Verilen görev 1 ▸ Niyet üzerine olan metni iki cümlede özetleyin.
Verilen görev 2 ▸
Niyet üzerine olan metne göre aşağıdaki soruları cevaplayın:
(a) İhlasla yapılmayan ibadetler, onları yapan için ne olur?
(b) İçtihat farklılıklarına misal olarak hangi vak'alar anılır?
(c) Kıssadaki ikinci şahıs taşı hangi amaçla kaldırıp uzaklaştırmıştır?

Verilen metin ▸
·····

Essselamu aleyküm;
‘..Niyette öyle bir hâsiyet vardır ki; seyyiatı hasenata ve hasenatı seyyiata tahvil eder…’
Niyetle, ‘hasenatın, seyyiata tahvil olması’ açık gibi. Mesela; ihlasla yapılmayan ibadetler, o ibadeti yapan için ‘hasene olmayacak’ seyyie olacak…
Niyetle; ‘seyyiatın hasenata tahviline’ ne gibi misaller verilebilir?
üzerinde düşünmek istersiniz diye gönderiyoruz.
……………………………………………..
Aşağıdaki misaller uygun mudur?
1-İçtihatta, isabet etmeyenin durumu söz konusu mesele için misal olabilir mi? Mesela, Cemel ve sıffin vak’alarındaki içtihat farlılıkları gibi..
2-Bir kıssa dinlemiştim. ‘Bir adam yolda giderken, atından inmek hususunda zahmet çekince, dağdan bir taşı yol kenarına koymuş ki, insanlar, atlarından inerlerken/binerlerken faydalansınlar, diye..
Bir başka şahıs, yolda gördüğü bu taşı kaldırıp uzaklaştırmış ki, yoldan geçenler çarpıp zarar görmesinler, diye..

·····

Gösterilen satırlar ▸
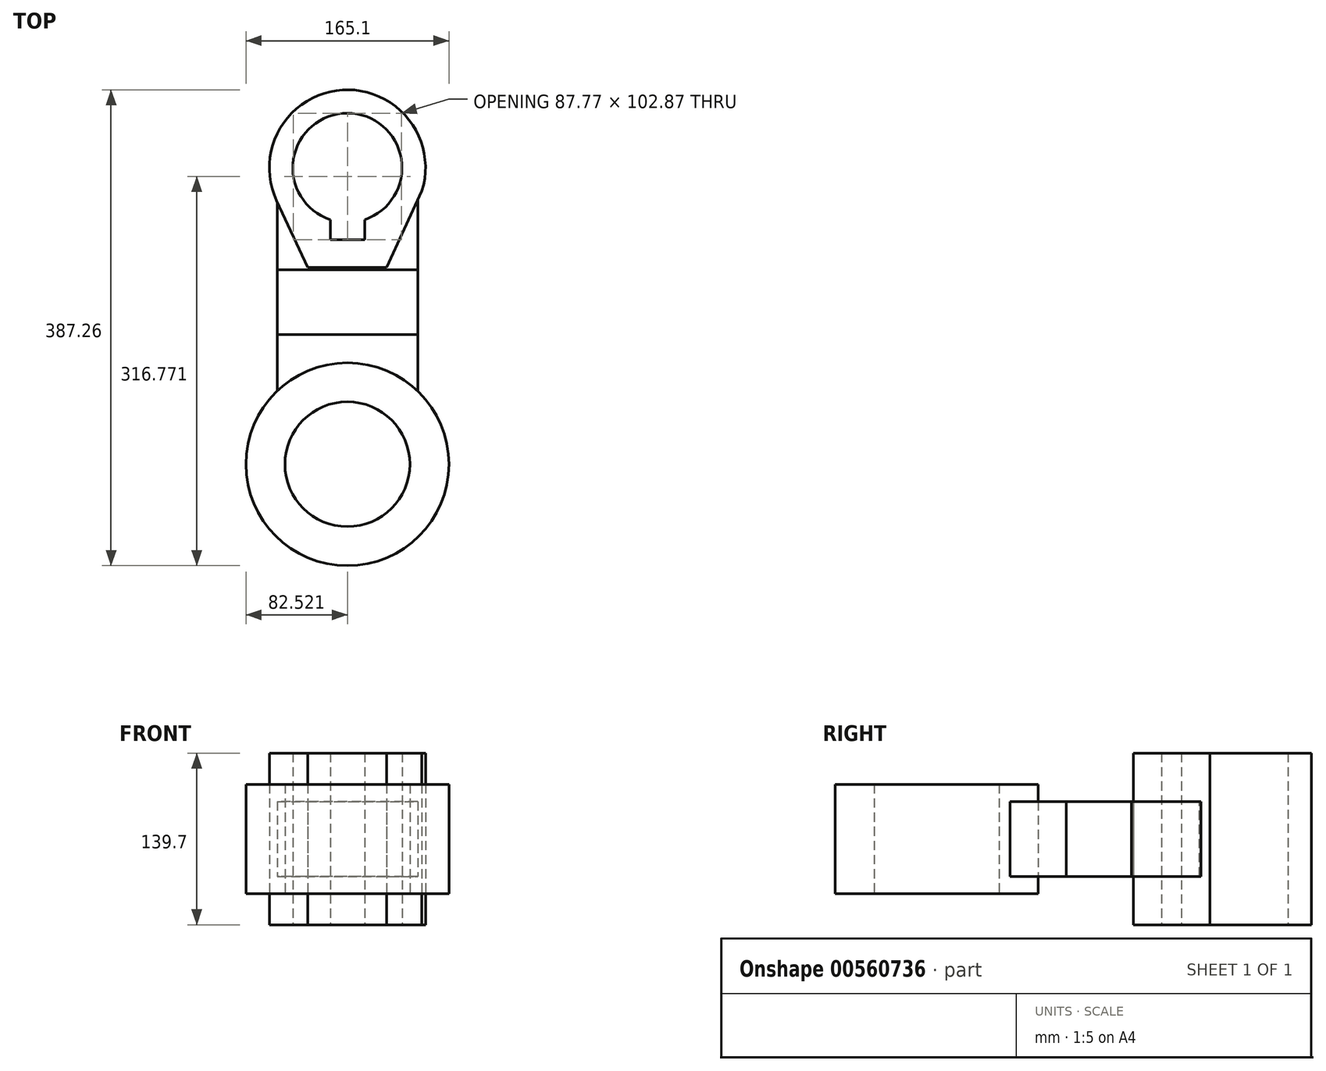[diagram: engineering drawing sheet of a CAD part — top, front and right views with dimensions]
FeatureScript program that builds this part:
annotation { "Feature Type Name" : "Feature", "Feature Type Description" : "" }
export const myFeature = defineFeature(function(context is Context, id is Id, definition is map)
    precondition{}
    {
        {
            var Q0;
            Q0=qCreatedBy(makeId("Top.planeOp"),FACE);
            var sketch = newSketch(context, id + "F0", { "sketchPlane" : qUnion([Q0])});
            skCircle(sketch, "E0", {"center": v(0, 0) * mm, "radius": 50.8 * mm});
            skCircle(sketch, "E1", {"center": v(0, 0) * mm, "radius": 82.55 * mm});
            skSolve(sketch);
        }
        {
            var Q0;
            Q0=makeQuery(id+"F0.imprint","IMPRINT",FACE,{"disambiguationData":[TD([[makeQuery(id+"F0.imprint","IMPRINT",EDGE,{"derivedFrom":sQuery(id+"F0.wireOp",EDGE,"E0")}),-1.0]])]});
            extrude(context, id + "F1", {"entities" : qUnion([Q0]), "depth" : 88.9 * mm, "offsetDistance" : 25.4 * mm});
        }
        {
            var Q0;
            Q0=qCreatedBy(makeId("Front.planeOp"),FACE);
            cPlane(context, id + "F2", {"entities" : qUnion([Q0]), "cplaneType" : CPlaneType.OFFSET, "offset" : 105.4 * mm, "oppositeDirection" : true, "width" : 152.4 * mm, "height" : 152.4 * mm});
        }
        {
            var Q0;
            Q0=qCreatedBy(id+"F2.planeOp",FACE);
            var sketch = newSketch(context, id + "F3", { "sketchPlane" : qUnion([Q0])});
            skLineSegment(sketch, "E2", {"start": v(-57.15, 13.97) * mm, "end": v(57.15, 13.97) * mm});
            skLineSegment(sketch, "E3", {"start": v(57.15, 13.97) * mm, "end": v(57.15, 74.93) * mm});
            skLineSegment(sketch, "E4", {"start": v(57.15, 74.93) * mm, "end": v(-57.15, 74.93) * mm});
            skLineSegment(sketch, "E5", {"start": v(-57.15, 74.93) * mm, "end": v(-57.15, 13.97) * mm});
            skSolve(sketch);
        }
        {
            var Q0;
            Q0 = qSketchRegion(id + "F3", true);
            extrude(context, id + "F4", {"entities" : qUnion([Q0]), "oppositeDirection" : true, "depth" : 52.83 * mm, "offsetDistance" : 25.4 * mm});
        }
        {
            var Q0;
            Q0=makeQuery(id+"F4.opExtrude","CAP_FACE",FACE,{"disambiguationData":[OSD([sQuery(id+"F3.wireOp",EDGE,"E2"),sQuery(id+"F3.wireOp",EDGE,"E3"),sQuery(id+"F3.wireOp",EDGE,"E4"),sQuery(id+"F3.wireOp",EDGE,"E5")])],"isStart":true});
            var Q1;
            Q1=makeQuery(id+"F1.opExtrude","SWEPT_BODY",BODY,{"disambiguationData":[OSD([sQuery(id+"F0.wireOp",EDGE,"E0"),sQuery(id+"F0.wireOp",EDGE,"E1")])]});
            extrude(context, id + "F5", {"entities" : qUnion([Q0]), "endBound" : BoundingType.UP_TO_BODY, "depth" : 25.4 * mm, "endBoundEntityBody" : qUnion([Q1]), "offsetDistance" : 25.4 * mm});
        }
        {
            var Q0;
            Q0=qCreatedBy(makeId("Top.planeOp"),FACE);
            var sketch = newSketch(context, id + "F6", { "sketchPlane" : qUnion([Q0])});
            skCircle(sketch, "E6", {"center": v(-0.03, 241.2) * mm, "radius": 44.45 * mm});
            skPoint(sketch, "E7.start.orphan", {"position": v(-0.03, 174.45) * mm});
            skPoint(sketch, "E8.end.orphan", {"position": v(69.82, 182.79) * mm});
            skPoint(sketch, "E9.end.orphan", {"position": v(44.42, 182.79) * mm});
            skLineSegment(sketch, "E10", {"start": v(-0.03, 182.79) * mm, "end": v(-14, 182.79) * mm});
            skLineSegment(sketch, "E11", {"start": v(-0.03, 182.79) * mm, "end": v(13.94, 182.79) * mm});
            skLineSegment(sketch, "E12", {"start": v(13.94, 182.79) * mm, "end": v(13.94, 199) * mm});
            skLineSegment(sketch, "E13", {"start": v(-14, 182.79) * mm, "end": v(-14, 199) * mm});
            skArc(sketch, "E14", {"start": v(53.18, 206.55) * mm, "mid": v(53.41, 206.9) * mm, "end": v(53.64, 207.26) * mm});
            skLineSegment(sketch, "E15", {"start": v(13.96, 159.99) * mm, "end": v(31.74, 159.99) * mm});
            skLineSegment(sketch, "E16", {"start": v(31.74, 159.99) * mm, "end": v(13.96, 159.99) * mm});
            skLineSegment(sketch, "E17", {"start": v(13.96, 159.99) * mm, "end": v(-32.39, 159.99) * mm});
            skLineSegment(sketch, "E18", {"start": v(31.74, 159.99) * mm, "end": v(60.56, 222.22) * mm});
            skLineSegment(sketch, "E19", {"start": v(-32.39, 159.99) * mm, "end": v(-57.65, 214.51) * mm});
            skPoint(sketch, "E20.orphan", {"position": v(-53.24, 206.55) * mm});
            skPoint(sketch, "E21.orphan", {"position": v(-61.21, 222.22) * mm});
            skArc(sketch, "E22.trimOffspring", {"start": v(60.56, 222.22) * mm, "mid": v(-4.16, 304.57) * mm, "end": v(-57.65, 214.51) * mm});
            skSolve(sketch);
        }
        {
            var Q0;
            Q0=makeQuery(id+"F6.imprint","IMPRINT",FACE,{"disambiguationData":[TD([[makeQuery(id+"F6.imprint","IMPRINT",EDGE,{"derivedFrom":sQuery(id+"F6.wireOp",EDGE,"E10")}),1.0]])]});
            extrude(context, id + "F7", {"entities" : qUnion([Q0]), "depth" : 44.45 * mm, "offsetDistance" : 25.4 * mm});
        }
        {
            var Q0;
            Q0=makeQuery(id+"F7.opExtrude","CAP_FACE",FACE,{"disambiguationData":[OSD([sQuery(id+"F6.wireOp",EDGE,"E6"),sQuery(id+"F6.wireOp",EDGE,"E10"),sQuery(id+"F6.wireOp",EDGE,"E11"),sQuery(id+"F6.wireOp",EDGE,"E12"),sQuery(id+"F6.wireOp",EDGE,"E13"),sQuery(id+"F6.wireOp",EDGE,"E16"),sQuery(id+"F6.wireOp",EDGE,"E17"),sQuery(id+"F6.wireOp",EDGE,"E18"),sQuery(id+"F6.wireOp",EDGE,"E19"),sQuery(id+"F6.wireOp",EDGE,"E22.trimOffspring")])],"isStart":true});
            extrude(context, id + "F8", {"entities" : qUnion([Q0]), "operationType" : NewBodyOperationType.ADD, "depth" : 25.4 * mm, "offsetDistance" : 25.4 * mm});
        }
        {
            var Q0;
            Q0=makeQuery(id+"F7.opExtrude","CAP_FACE",FACE,{"disambiguationData":[OSD([sQuery(id+"F6.wireOp",EDGE,"E6"),sQuery(id+"F6.wireOp",EDGE,"E10"),sQuery(id+"F6.wireOp",EDGE,"E11"),sQuery(id+"F6.wireOp",EDGE,"E12"),sQuery(id+"F6.wireOp",EDGE,"E13"),sQuery(id+"F6.wireOp",EDGE,"E16"),sQuery(id+"F6.wireOp",EDGE,"E17"),sQuery(id+"F6.wireOp",EDGE,"E18"),sQuery(id+"F6.wireOp",EDGE,"E19"),sQuery(id+"F6.wireOp",EDGE,"E22.trimOffspring")])],"isStart":false});
            extrude(context, id + "F9", {"entities" : qUnion([Q0]), "operationType" : NewBodyOperationType.ADD, "depth" : 69.85 * mm, "offsetDistance" : 25.4 * mm});
        }
        {
            var Q0;
            Q0=makeQuery(id+"F4.opExtrude","CAP_FACE",FACE,{"disambiguationData":[OSD([sQuery(id+"F3.wireOp",EDGE,"E2"),sQuery(id+"F3.wireOp",EDGE,"E3"),sQuery(id+"F3.wireOp",EDGE,"E4"),sQuery(id+"F3.wireOp",EDGE,"E5")])],"isStart":false});
            var Q1;
            Q1=makeQuery(id+"F7.opExtrude","SWEPT_BODY",BODY,{"disambiguationData":[OSD([sQuery(id+"F6.wireOp",EDGE,"E6"),sQuery(id+"F6.wireOp",EDGE,"E10"),sQuery(id+"F6.wireOp",EDGE,"E11"),sQuery(id+"F6.wireOp",EDGE,"E12"),sQuery(id+"F6.wireOp",EDGE,"E13"),sQuery(id+"F6.wireOp",EDGE,"E16"),sQuery(id+"F6.wireOp",EDGE,"E17"),sQuery(id+"F6.wireOp",EDGE,"E18"),sQuery(id+"F6.wireOp",EDGE,"E19"),sQuery(id+"F6.wireOp",EDGE,"E22.trimOffspring")])]});
            extrude(context, id + "F10", {"entities" : qUnion([Q0]), "endBound" : BoundingType.UP_TO_BODY, "depth" : 25.4 * mm, "endBoundEntityBody" : qUnion([Q1]), "offsetDistance" : 25.4 * mm});
        }
    });
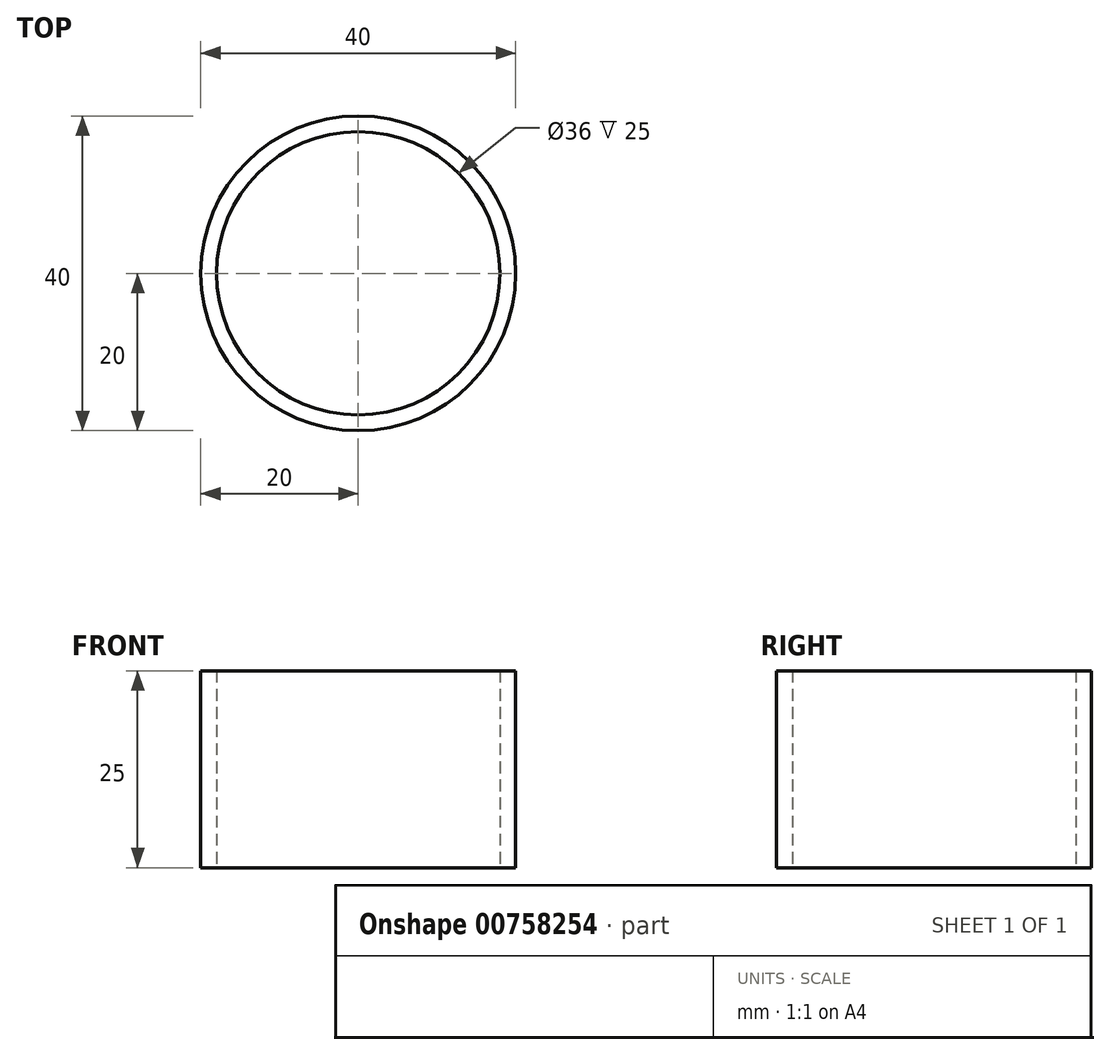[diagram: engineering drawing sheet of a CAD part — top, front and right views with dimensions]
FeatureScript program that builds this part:
annotation { "Feature Type Name" : "Feature", "Feature Type Description" : "" }
export const myFeature = defineFeature(function(context is Context, id is Id, definition is map)
    precondition{}
    {
        {
            var Q0;
            Q0=qCreatedBy(makeId("Top.planeOp"),FACE);
            var sketch = newSketch(context, id + "F0", { "sketchPlane" : qUnion([Q0])});
            skCircle(sketch, "E0", {"center": v(0, 0) * mm, "radius": 20 * mm});
            skCircle(sketch, "E1", {"center": v(0, 0) * mm, "radius": 18 * mm});
            skSolve(sketch);
        }
        {
            var Q0;
            Q0=makeQuery(id+"F0.imprint","IMPRINT",FACE,{"disambiguationData":[TD([[makeQuery(id+"F0.imprint","IMPRINT",EDGE,{"derivedFrom":sQuery(id+"F0.wireOp",EDGE,"E0")}),1.0]])]});
            extrude(context, id + "F1", {"entities" : qUnion([Q0]), "depth" : 25 * mm, "offsetDistance" : 25 * mm});
        }
    });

·····

Yazılı cevap 1 ▸ Metin, niyetin kötülükleri iyiliğe, iyilikleri de kötülüğe çevirme özelliği taşıdığını bildiren bir sözü aktarır ve iyiliklerin kötülüğe dönüşmesinin, ihlasla yapılmayan ibadetlerde olduğu gibi, açık göründüğünü söyler. Ardından kötülüklerin niyetle iyiliğe dönüşmesine hangi misallerin verilebileceğini sorar; misal olarak içtihatta isabet etmeyenin durumunu ve bir adamın yol kenarına koyduğu, başka birinin ise yolda görüp kaldırdığı bir taşla ilgili kıssayı önerir.

Yazılı cevap 2 ▸
(a) Hasene olmaz, seyyie olur.
(b) Cemel ve Sıffin vak'aları anılır.
(c) Yoldan geçenler çarpıp zarar görmesin diye kaldırıp uzaklaştırmıştır.